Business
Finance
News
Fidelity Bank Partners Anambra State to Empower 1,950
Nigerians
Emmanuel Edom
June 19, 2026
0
══════
Please copy every line of the records above, keeping each one unchanged.

◆ **Final answer**:
Business
Finance
News
Fidelity Bank Partners Anambra State to Empower 1,950
Nigerians
Emmanuel Edom
June 19, 2026
0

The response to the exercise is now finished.